*** Input material

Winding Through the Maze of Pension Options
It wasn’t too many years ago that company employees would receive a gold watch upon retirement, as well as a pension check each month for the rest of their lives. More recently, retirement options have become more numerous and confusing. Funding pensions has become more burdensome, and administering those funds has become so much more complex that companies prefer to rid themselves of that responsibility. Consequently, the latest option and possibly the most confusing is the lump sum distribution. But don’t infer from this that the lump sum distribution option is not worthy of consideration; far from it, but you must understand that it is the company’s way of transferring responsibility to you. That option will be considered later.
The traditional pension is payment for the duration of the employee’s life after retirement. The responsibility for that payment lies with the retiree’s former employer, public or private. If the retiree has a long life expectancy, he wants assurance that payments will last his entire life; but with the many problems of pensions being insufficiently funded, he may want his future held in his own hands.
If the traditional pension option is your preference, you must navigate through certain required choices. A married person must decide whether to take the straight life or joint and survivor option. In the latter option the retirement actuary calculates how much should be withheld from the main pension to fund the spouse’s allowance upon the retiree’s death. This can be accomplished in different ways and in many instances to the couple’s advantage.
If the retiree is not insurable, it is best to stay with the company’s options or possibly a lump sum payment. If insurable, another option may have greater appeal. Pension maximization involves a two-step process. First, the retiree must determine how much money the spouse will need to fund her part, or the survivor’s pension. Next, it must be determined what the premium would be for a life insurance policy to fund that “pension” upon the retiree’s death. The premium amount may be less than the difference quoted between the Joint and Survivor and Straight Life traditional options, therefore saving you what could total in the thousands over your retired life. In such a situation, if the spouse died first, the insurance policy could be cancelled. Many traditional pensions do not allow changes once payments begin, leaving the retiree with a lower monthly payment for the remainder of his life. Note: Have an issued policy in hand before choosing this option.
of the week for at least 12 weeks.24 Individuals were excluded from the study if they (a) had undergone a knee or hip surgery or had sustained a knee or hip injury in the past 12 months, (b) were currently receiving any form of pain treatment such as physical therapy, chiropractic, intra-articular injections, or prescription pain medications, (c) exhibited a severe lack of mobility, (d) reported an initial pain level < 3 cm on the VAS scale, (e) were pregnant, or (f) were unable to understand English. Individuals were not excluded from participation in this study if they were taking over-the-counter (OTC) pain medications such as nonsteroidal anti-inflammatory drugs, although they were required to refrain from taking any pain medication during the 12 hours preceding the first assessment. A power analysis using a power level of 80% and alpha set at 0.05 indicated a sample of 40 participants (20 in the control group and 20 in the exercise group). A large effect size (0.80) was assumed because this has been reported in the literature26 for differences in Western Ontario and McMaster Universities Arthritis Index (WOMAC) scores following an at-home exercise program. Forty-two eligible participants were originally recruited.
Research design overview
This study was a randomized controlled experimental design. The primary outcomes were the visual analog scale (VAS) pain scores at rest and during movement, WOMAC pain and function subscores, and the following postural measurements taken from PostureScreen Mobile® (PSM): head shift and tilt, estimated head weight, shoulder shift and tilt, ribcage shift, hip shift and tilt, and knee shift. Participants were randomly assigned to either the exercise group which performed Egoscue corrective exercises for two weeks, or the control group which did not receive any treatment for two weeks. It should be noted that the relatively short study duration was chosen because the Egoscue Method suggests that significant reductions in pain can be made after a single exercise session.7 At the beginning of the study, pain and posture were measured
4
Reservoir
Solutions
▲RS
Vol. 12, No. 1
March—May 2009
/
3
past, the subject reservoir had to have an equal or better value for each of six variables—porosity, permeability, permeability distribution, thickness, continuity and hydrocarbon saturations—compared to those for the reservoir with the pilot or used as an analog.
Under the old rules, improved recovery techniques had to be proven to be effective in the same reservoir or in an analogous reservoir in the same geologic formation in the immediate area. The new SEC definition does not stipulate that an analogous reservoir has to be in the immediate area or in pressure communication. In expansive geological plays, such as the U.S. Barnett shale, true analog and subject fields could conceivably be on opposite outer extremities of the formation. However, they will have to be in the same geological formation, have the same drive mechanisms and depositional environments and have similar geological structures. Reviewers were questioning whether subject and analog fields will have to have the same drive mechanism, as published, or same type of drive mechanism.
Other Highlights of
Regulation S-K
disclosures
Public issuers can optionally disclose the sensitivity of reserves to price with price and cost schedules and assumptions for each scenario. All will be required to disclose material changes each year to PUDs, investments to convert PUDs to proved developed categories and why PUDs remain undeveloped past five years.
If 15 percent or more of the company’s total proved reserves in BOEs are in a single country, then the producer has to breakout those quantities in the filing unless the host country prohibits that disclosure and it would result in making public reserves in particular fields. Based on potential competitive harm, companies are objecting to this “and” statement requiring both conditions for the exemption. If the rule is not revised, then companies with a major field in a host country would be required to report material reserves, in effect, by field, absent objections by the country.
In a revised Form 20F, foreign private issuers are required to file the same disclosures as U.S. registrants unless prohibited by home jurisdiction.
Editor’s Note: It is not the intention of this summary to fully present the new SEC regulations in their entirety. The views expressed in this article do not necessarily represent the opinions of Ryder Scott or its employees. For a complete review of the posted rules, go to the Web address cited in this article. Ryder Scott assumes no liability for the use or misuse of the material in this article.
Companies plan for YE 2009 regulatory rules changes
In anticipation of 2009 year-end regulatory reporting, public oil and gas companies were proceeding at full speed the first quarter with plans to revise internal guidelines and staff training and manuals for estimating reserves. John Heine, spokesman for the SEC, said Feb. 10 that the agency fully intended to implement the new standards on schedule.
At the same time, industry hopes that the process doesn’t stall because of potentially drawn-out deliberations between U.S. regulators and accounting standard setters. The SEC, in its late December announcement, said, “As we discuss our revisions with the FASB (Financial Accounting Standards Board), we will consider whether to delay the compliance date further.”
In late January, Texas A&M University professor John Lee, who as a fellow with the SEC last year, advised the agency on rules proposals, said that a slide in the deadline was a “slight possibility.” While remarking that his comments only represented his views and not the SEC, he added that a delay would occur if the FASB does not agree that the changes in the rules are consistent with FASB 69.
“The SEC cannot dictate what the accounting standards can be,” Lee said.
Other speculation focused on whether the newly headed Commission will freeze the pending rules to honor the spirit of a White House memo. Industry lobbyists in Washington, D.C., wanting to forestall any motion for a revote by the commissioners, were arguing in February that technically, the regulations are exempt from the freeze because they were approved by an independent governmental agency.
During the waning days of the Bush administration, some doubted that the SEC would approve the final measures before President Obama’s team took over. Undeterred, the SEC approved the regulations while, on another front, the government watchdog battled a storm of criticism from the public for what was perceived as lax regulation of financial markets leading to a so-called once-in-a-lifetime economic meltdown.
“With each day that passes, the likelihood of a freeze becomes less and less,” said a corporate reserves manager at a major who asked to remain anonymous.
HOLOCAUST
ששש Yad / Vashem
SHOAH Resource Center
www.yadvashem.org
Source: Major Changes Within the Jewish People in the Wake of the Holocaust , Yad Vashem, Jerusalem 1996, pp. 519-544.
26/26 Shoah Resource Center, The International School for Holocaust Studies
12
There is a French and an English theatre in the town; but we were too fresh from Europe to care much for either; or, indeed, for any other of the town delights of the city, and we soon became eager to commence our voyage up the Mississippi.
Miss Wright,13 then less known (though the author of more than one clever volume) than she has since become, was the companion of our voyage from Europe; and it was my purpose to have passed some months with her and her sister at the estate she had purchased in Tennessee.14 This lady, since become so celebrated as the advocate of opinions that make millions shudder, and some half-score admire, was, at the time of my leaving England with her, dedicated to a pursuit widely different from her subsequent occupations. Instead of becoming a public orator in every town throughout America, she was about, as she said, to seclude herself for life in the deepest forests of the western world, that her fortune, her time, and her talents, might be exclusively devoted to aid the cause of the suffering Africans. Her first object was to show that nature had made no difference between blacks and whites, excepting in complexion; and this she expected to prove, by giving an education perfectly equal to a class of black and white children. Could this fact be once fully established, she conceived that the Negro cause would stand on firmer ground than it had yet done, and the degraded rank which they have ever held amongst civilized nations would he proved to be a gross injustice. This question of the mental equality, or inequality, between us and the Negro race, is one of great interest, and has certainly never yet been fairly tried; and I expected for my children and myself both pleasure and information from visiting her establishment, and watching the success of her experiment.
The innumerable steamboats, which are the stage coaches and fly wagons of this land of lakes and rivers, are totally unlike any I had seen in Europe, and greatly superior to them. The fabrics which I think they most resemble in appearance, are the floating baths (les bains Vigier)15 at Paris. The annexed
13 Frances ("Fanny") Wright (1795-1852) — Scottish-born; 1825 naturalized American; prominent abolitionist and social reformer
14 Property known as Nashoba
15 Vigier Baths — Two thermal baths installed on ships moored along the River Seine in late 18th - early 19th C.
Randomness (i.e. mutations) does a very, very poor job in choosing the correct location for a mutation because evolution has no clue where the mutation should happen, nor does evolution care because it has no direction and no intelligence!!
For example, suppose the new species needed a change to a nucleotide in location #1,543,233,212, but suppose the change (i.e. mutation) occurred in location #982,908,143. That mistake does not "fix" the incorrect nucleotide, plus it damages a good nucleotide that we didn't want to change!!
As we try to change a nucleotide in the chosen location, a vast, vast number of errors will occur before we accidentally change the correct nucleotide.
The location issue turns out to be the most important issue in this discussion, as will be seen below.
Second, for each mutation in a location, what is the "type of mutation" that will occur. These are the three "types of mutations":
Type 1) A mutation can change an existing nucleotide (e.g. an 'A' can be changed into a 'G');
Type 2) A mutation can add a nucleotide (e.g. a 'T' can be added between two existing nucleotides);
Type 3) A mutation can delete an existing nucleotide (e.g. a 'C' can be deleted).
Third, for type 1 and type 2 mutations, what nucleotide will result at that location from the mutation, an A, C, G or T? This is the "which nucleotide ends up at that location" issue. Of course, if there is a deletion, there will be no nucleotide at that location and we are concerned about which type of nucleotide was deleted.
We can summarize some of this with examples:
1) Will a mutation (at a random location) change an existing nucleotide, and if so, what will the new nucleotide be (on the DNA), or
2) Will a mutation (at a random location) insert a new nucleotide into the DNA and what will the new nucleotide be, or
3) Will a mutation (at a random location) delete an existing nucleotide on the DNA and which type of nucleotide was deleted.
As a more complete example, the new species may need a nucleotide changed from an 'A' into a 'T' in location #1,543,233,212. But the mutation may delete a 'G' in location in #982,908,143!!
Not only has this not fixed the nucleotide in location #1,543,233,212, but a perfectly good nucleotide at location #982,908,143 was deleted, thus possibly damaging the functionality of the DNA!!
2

******

What to produce:
For this exercise, output exactly the lines above from the line with "Other Highlights of" to the line with "Companies plan for", counting both, and leave out the rest.

Exercise result:
Other Highlights of
Regulation S-K
disclosures
Public issuers can optionally disclose the sensitivity of reserves to price with price and cost schedules and assumptions for each scenario. All will be required to disclose material changes each year to PUDs, investments to convert PUDs to proved developed categories and why PUDs remain undeveloped past five years.
If 15 percent or more of the company’s total proved reserves in BOEs are in a single country, then the producer has to breakout those quantities in the filing unless the host country prohibits that disclosure and it would result in making public reserves in particular fields. Based on potential competitive harm, companies are objecting to this “and” statement requiring both conditions for the exemption. If the rule is not revised, then companies with a major field in a host country would be required to report material reserves, in effect, by field, absent objections by the country.
In a revised Form 20F, foreign private issuers are required to file the same disclosures as U.S. registrants unless prohibited by home jurisdiction.
Editor’s Note: It is not the intention of this summary to fully present the new SEC regulations in their entirety. The views expressed in this article do not necessarily represent the opinions of Ryder Scott or its employees. For a complete review of the posted rules, go to the Web address cited in this article. Ryder Scott assumes no liability for the use or misuse of the material in this article.
Companies plan for YE 2009 regulatory rules changes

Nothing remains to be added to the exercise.